Béatrice Vaquier, adjointe en charge de l'attractivité du centre-ville, défend l'action de la municipalité. « Nous leur avons proposé d'autres locaux, rue de Paris notamment, pour qu'ils ne soient pas pénalisés. Nous les avons accompagnés, ils ont tout refusé », explique-t-elle. Signalétique, emplacement pour rôtissoire extérieur : selon l'élue, toutes les solutions avancées ont été rejetées.

Les relations semblent historiquement tendues, Guillaume Lepers, ancienne colistière d'Alain Soubiran, avouant même : « Je lui ai dit que je priais chaque jour pour qu'il ne repasse pas », en référence à la mère de Pierre Berger. Un dialogue de sourds qui devrait se régler par avocats interposés.

D'autres commerces en souffrance

La situation dépasse le seul cas de La Ferme des pitchouns. Chez Roses, pivoines et camélias, Nicolas Chaumeton-Navarre, fleuriste installé depuis moins d'un an, vit des heures décisives. « Si je rate ma Saint-Valentin, je dépose le bilan. J'ai bien bossé à Noël, ça a permis de payer les factures », lance-t-il, décrivant un contexte morose pour l'ensemble des commerçants.
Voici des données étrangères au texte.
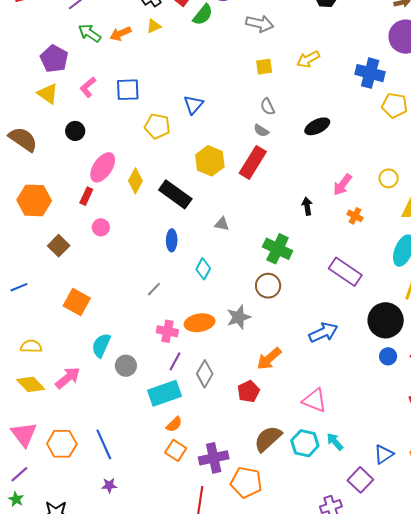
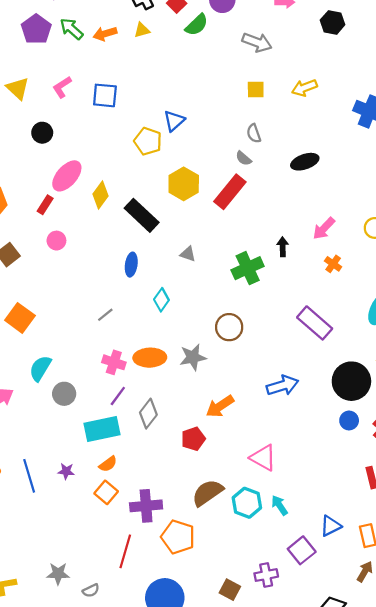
purple pentagon: (54, 59) -> (36, 29), moved
yellow pentagon: (157, 126) -> (148, 141), moved
green cross: (278, 249) -> (248, 268), moved, turned 32
purple star: (109, 485) -> (66, 471), moved

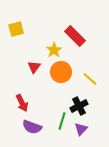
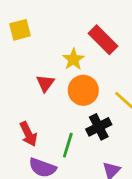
black cross: (79, 106) -> (99, 127), moved
green line: (62, 121) -> (68, 145), moved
Plus loin, la boutique de vêtements pour hommes Monsieur a déjà entamé sa liquidation avant fermeture définitive. Les commerçants du parvis Sainte-Catherine, unis dans l'adversité, attendent désormais que justice - ou au moins une médiation efficace - leur permette de retrouver une visibilité et une sérénité indispensables à leur survie économique.